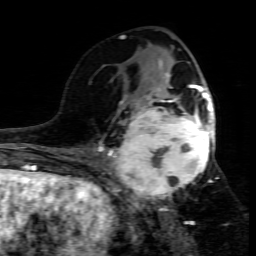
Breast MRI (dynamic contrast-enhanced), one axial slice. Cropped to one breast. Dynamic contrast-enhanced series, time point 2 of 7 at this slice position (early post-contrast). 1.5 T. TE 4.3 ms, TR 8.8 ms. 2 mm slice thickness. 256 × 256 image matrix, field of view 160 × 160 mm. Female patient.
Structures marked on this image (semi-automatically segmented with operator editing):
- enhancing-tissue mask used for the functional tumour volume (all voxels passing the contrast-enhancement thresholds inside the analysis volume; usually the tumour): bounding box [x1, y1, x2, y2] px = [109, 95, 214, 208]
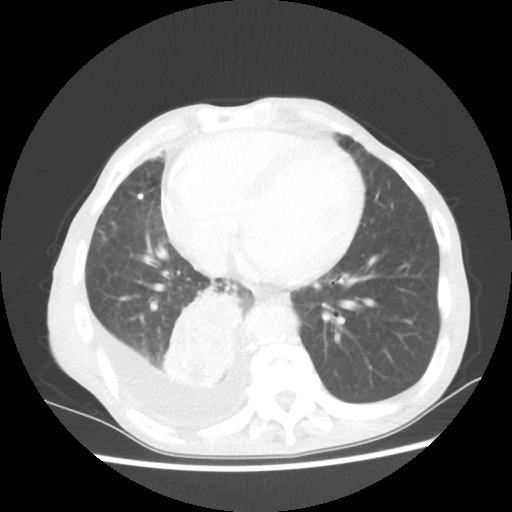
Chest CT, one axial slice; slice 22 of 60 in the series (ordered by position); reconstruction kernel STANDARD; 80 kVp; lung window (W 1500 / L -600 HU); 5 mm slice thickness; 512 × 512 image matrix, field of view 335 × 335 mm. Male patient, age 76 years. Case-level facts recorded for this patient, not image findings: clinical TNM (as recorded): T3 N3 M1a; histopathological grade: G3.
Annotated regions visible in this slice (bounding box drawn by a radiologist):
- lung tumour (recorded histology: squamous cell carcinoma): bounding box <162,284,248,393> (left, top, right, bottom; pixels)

--

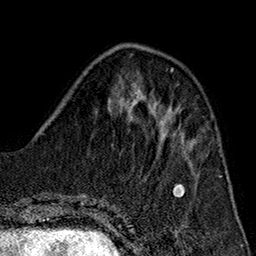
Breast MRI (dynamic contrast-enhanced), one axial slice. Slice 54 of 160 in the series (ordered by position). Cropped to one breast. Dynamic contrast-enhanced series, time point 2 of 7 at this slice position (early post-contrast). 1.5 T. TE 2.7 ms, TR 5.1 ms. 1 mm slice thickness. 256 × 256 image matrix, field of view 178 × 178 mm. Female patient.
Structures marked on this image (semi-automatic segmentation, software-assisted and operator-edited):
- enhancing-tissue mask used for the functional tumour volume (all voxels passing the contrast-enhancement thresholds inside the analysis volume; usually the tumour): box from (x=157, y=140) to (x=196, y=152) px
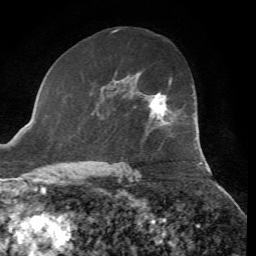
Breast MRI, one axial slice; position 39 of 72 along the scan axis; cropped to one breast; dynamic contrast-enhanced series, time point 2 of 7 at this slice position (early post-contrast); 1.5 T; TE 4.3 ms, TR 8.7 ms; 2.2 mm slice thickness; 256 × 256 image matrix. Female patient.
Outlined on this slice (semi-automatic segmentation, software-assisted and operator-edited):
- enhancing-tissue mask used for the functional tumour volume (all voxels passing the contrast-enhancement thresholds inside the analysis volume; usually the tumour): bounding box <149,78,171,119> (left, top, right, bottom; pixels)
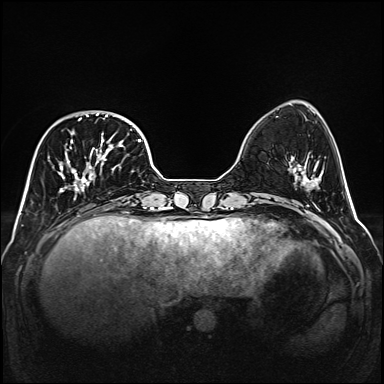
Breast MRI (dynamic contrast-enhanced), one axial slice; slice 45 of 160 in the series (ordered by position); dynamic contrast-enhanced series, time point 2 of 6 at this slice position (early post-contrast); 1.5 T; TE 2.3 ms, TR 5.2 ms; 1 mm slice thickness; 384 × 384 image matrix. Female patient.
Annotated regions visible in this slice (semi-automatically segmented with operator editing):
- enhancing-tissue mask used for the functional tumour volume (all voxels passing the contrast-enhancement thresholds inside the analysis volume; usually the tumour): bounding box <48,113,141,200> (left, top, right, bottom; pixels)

---

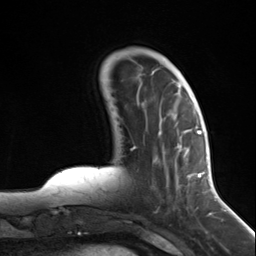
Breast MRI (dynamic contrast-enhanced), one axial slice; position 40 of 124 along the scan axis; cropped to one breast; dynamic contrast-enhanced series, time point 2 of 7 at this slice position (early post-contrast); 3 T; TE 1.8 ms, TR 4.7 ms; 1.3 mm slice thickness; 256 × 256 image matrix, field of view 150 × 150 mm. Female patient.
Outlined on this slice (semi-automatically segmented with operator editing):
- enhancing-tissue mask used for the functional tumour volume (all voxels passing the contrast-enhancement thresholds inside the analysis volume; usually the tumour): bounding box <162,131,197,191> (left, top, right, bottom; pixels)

**Your assignment:** Gather every line from the entries above where the word "marked" appears, and copy them.

**Output for this task:**
Structures marked on this image (semi-automatically segmented with operator editing):
Structures marked on this image (semi-automatic segmentation, software-assisted and operator-edited):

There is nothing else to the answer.